Some like it so much, in fact, that they dream of a longer stay than your average holiday  can provide. For some, it might be a stint studying in one of Spain’s world-class universities; for others, the life of the working expat is very appealing; and still others, generally pensioners and people of independent means, seek to move here long-term or even permanently. If any of these describe your own aspirations, short-term or long, read on.


Study in Spain

Whether you’re looking to study the language of Cervantes in situ or get an international degree to advance your career, your first step is to get accepted into an institution of higher learning. The official Study in Spain website, developed to offer educational opportunities here for international students, provides useful resources such as lists of suitable institutions by province. Let’s say you are looking for an MBA, and you fell in love with Zaragoza on your last visit to the country. A quick click on the autonomous region of Aragón will guide you to the right institution, with links to its home page for further information.

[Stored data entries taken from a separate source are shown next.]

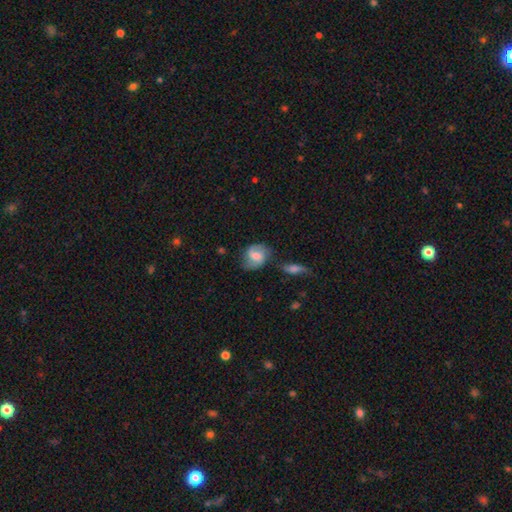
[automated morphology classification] This is possibly a featured or disk galaxy (56%). It is clearly not viewed edge-on (96%). Bar: possibly weak (51%). Spiral arm pattern: clearly yes (87%). Central bulge: possibly moderate (58%). Merging: likely none (64%).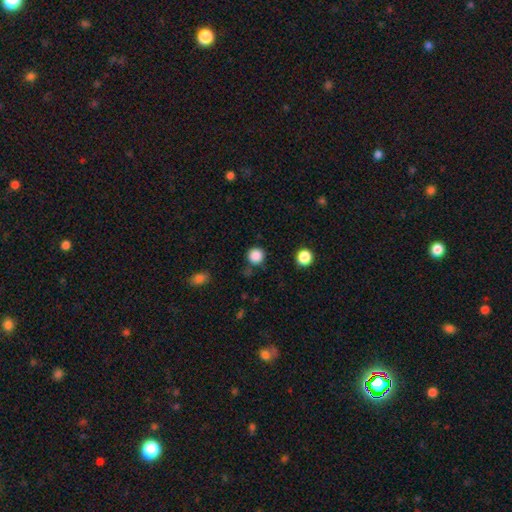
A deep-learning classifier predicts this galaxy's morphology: smooth-or-featured: smooth: 86% | star or artifact: 11% | featured or disk: 3%
  how-rounded: round: 94% | in between: 5% | cigar-shaped: 1%
  merging: none: 85% | minor disturbance: 9% | merger: 3% | major disturbance: 3%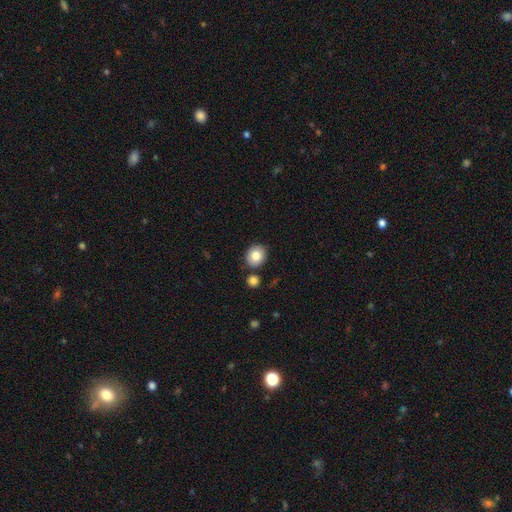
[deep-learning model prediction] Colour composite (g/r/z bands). It shows a smooth galaxy with no disk features (83%) that is round (71%). Merging: none (82%).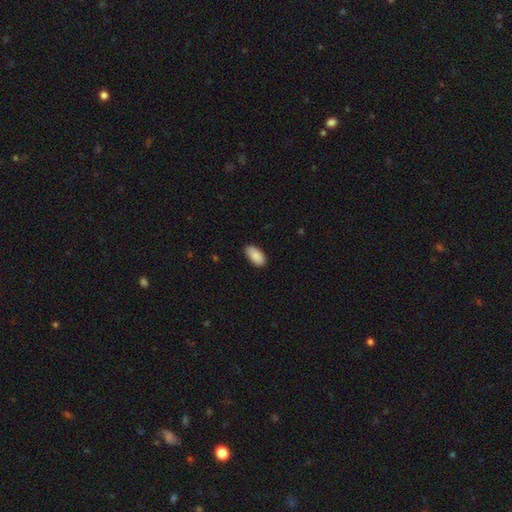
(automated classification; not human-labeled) smooth_or_featured: smooth (p=0.89) [alt: star or artifact p=0.06]
how_rounded: in between (p=0.94) [alt: cigar-shaped p=0.04]
merging: none (p=0.85) [alt: minor disturbance p=0.12]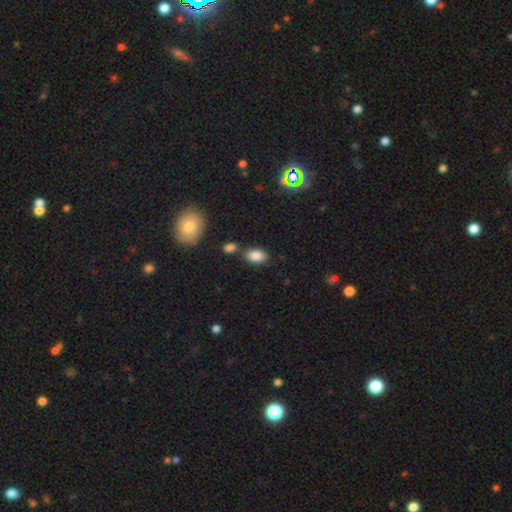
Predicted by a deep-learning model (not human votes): smooth 85%, star or artifact 8%, featured or disk 6%. Down the decision tree: how rounded — in between (91%); merging — none (71%).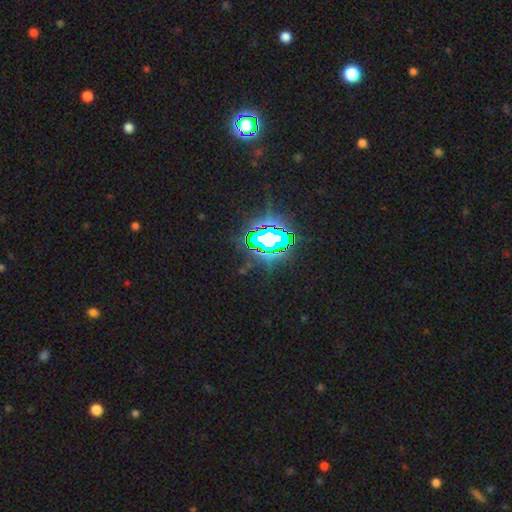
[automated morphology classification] Smooth or featured? Predicted: star or artifact (p=0.83).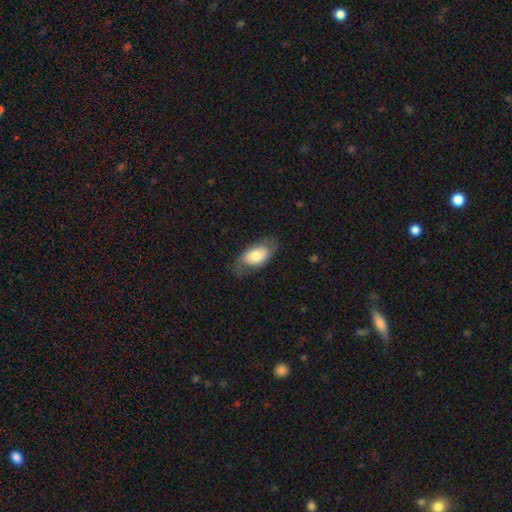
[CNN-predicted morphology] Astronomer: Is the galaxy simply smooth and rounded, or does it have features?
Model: smooth — 69%.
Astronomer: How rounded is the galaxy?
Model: in between — 92%.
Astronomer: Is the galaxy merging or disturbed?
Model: none — 66%.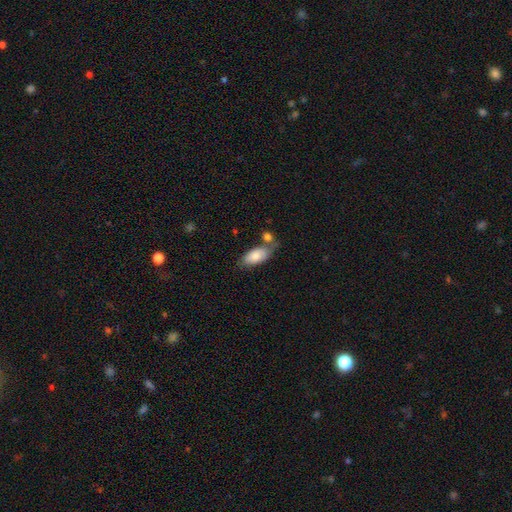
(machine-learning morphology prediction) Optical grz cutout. It shows a smooth galaxy with no disk features (79%) that is in between round and cigar-shaped (91%). Merging: none (52%).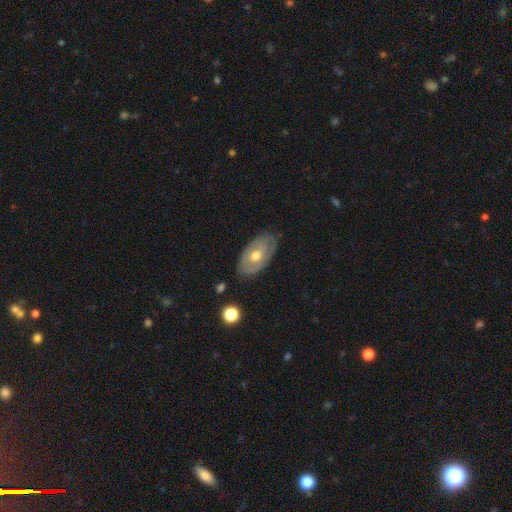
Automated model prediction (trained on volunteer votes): The model was most divided on "spiral arms": yes: 54%, no: 46%. More confident: edge-on disk — no (91%); bar — no (77%); bulge size — moderate (75%); merging — none (74%); smooth or featured — featured or disk (67%).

Once accepted, you will need to apply for a visa. The Studying in Spain section of the Ministry of the Exterior website will help clarify your particular visa requirements; non-European Union citizens, for example, must obtain a visa, which will include the initial authorisation to stay in Spain. However, depending on your nationality, you may be exempt from this requirement if your stay in Spain is less than three months. If longer than six months, apart from the visa, you will also need a foreign student identity card, which you can procure at your local Foreigners Office or police station. Once you’re ready to apply for the visa, you will need to do so through your nearest Spanish embassy or consulate, which will be able to orient you as you navigate through the process, making sure to leave enough time (at least seven to 10 weeks) before the start of classes so that your papers come through on time. Note that this application must be filed in your home country, not once you’re in Spain.

Working in Spain

Perhaps the trickiest option, to work in Spain you need a work permit, and to get a work permit, first you need a job offer. That may sound like a catch-22, but it simply means that you must search for an employer willing to hire you, and your would-be employer must request authorisation for you to work legally in the country. Naturally, like most countries, Spain protects its citizens’ livelihood first, so the employer will have to prove that the job opening has been advertised and no candidates from Spain or the European Union were found to meet the requirements of the position. Clearly this is not a common occurrence, so unless you happen to work in a so-called “shortage occupation,” this may be a tall order.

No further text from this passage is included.